Sovereignty is total. The data never leaves, the model is owned and reproducible, the training and adaptation run in-house, and nothing about the organization’s work is mined for anyone else’s model. For the business audience this technology is for, the audience that needs to keep its data in-house and out of a hyperscaler’s training set, this rung is the destination the first rung was already pointed at.

The ladder, read as one strategy

The four rungs are not alternatives; they are stages of one substitution, the same shape as the compiler’s path from LLVM to novel backends. Commit to a working artifact now, on the pragmatic backend, behind a stable interface. Then migrate the substrate underneath that interface as the value justifies it: damp the accent and instill the idiom, distill toward the edge against a verifiable signal, and finally build the structurally-compatible model that carries none of the rented backend’s baggage. At every rung the interface holds, the typed domain models stay correct by construction, and the data-sovereignty posture strengthens. Latency falls as the model moves in-house and shrinks, and velocity rises as each rung makes the next cheaper, until the built model closes the flywheel.

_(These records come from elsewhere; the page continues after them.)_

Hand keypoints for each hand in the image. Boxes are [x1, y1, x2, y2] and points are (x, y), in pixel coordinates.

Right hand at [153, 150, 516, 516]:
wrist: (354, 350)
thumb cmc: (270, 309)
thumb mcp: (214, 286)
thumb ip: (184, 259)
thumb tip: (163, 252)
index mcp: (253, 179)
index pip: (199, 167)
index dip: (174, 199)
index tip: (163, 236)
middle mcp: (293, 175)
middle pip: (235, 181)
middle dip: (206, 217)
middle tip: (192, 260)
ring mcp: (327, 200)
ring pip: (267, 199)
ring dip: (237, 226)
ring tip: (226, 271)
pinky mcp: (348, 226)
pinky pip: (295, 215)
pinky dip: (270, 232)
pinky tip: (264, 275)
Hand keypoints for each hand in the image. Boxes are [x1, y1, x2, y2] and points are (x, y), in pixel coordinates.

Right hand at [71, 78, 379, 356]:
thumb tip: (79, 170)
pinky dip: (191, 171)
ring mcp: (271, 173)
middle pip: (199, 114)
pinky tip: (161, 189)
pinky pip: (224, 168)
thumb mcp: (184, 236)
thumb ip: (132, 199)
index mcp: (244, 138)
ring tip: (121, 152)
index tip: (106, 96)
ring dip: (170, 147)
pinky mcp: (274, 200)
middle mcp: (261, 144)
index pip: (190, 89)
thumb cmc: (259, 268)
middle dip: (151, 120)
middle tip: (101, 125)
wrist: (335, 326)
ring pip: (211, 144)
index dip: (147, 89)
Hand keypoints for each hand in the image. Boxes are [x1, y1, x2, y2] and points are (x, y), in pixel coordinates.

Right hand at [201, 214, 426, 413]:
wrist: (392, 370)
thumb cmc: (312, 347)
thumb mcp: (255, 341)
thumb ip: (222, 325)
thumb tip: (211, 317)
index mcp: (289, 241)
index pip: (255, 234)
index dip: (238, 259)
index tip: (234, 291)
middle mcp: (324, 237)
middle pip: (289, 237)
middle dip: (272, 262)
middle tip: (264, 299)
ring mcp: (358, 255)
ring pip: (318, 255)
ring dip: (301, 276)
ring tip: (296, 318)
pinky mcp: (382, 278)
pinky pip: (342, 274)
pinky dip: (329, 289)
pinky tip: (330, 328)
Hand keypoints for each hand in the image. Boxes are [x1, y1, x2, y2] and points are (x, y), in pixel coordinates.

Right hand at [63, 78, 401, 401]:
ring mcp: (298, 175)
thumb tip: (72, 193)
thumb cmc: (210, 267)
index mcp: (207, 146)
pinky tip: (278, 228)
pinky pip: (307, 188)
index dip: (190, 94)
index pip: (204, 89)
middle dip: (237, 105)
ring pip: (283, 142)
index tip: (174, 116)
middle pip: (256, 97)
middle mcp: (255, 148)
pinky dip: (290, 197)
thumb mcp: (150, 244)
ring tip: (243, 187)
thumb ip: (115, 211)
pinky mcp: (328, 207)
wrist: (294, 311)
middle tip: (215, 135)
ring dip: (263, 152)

An organization does not have to choose its rung in advance. It starts where it can start today, often the API variant of rung one, and climbs as far as the value warrants, with each step a substitution behind the interface rather than a rebuild. That is the practical claim the whole section rests on: the constellation is something you can run now with what exists, and the path from there to the fully built, fully sovereign model is a graded migration, not a cliff.

Open questions

Whether grammar-constrained decoding is available or efficient enough on a given API path, or must be enforced client-side as a validating filter, is a per-provider question that affects the rung-one API variant’s cost.

Whether the verifiable distillation signal, trajectories filtered by Composer and the domain models, is rich enough to train a competitive small student, or whether it must be supplemented with conventional distillation, is the central open question of rung three.

Whether the from-scratch model of rung four can be built at a scale an individual organization can afford, or whether it remains a shared-investment artifact that several organizations fund and then adapt sovereignly, is the economic question that decides how widely rung four is reached.

How much of the latency improvement comes from model shrinkage versus from offloading to typed domain models is measurable, and the split matters, because it tells an organization how much benefit it captures at each rung before reaching the built model.